• Records for this task:
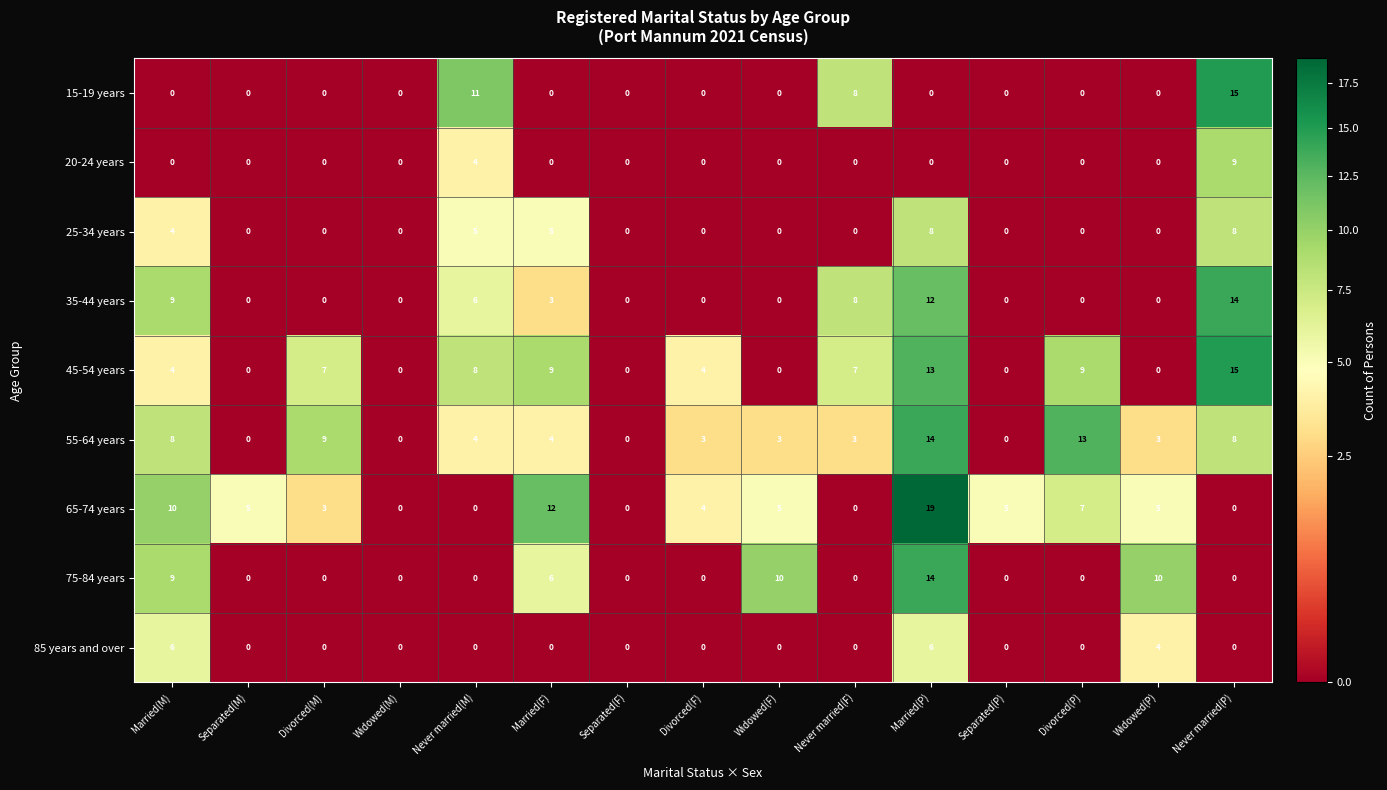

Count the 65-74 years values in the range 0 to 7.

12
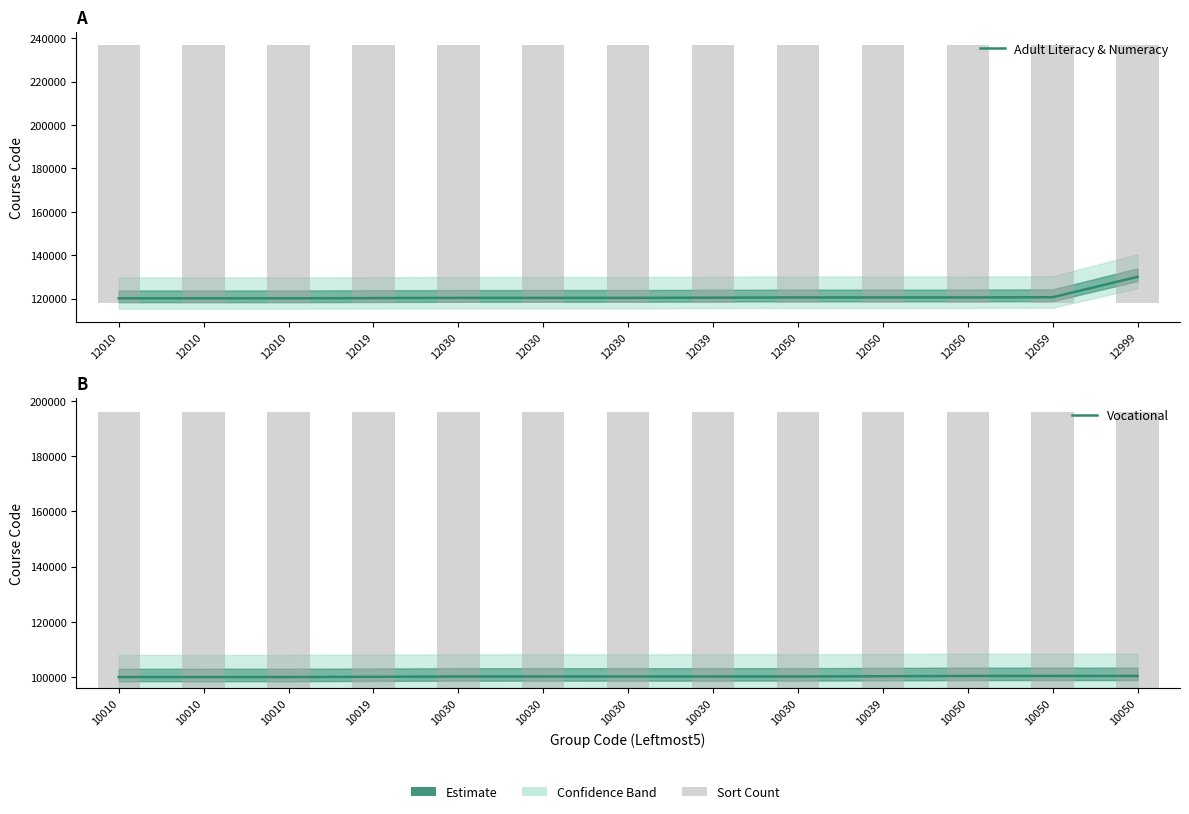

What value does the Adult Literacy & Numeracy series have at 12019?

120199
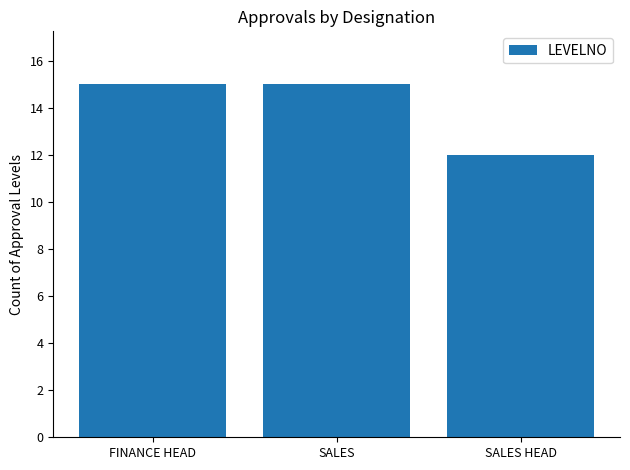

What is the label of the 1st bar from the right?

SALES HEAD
--
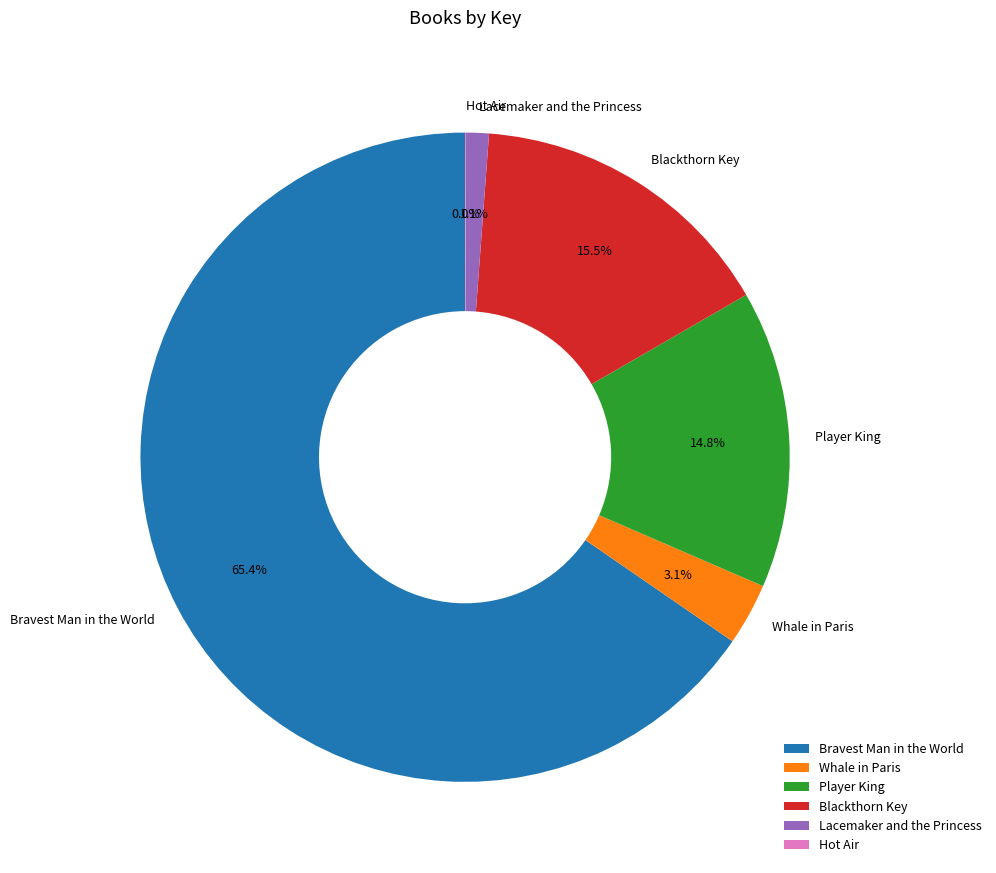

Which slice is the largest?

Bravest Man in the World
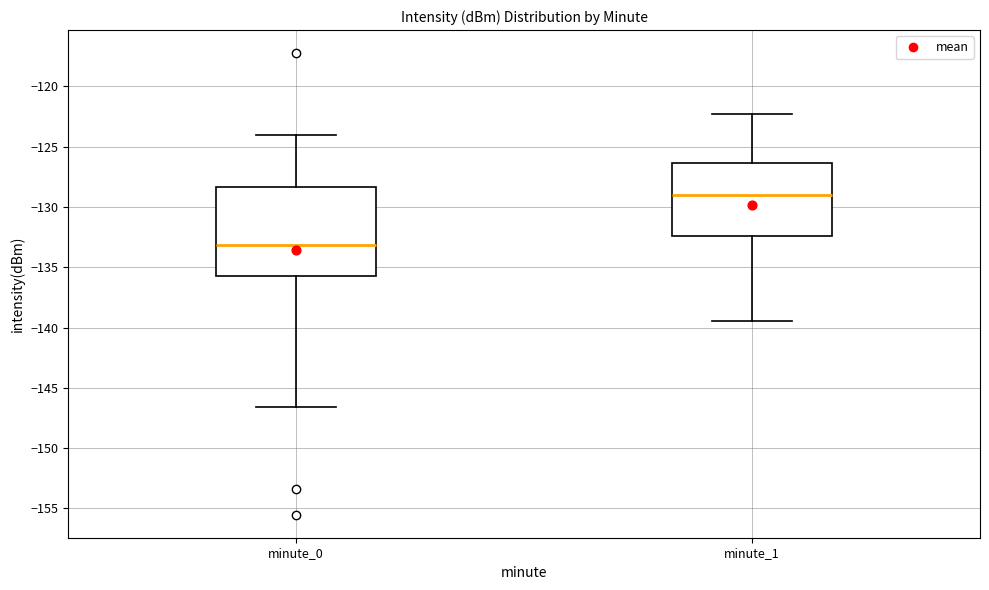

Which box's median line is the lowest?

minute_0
* * *
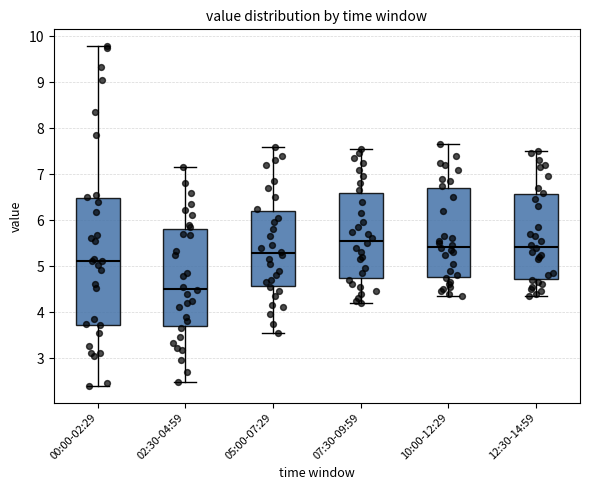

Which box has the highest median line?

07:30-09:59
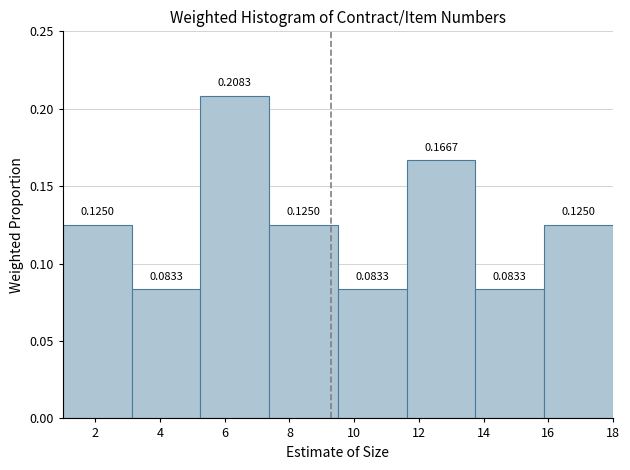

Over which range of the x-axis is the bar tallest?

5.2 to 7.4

• Exercise objective:
Copy word for word the lines from the line with "Count the 65-74" to the line with "What is the", leaving out the pictures.

• Result of the task:
Count the 65-74 years values in the range 0 to 7.

12

What value does the Adult Literacy & Numeracy series have at 12019?

120199

What is the label of the 1st bar from the right?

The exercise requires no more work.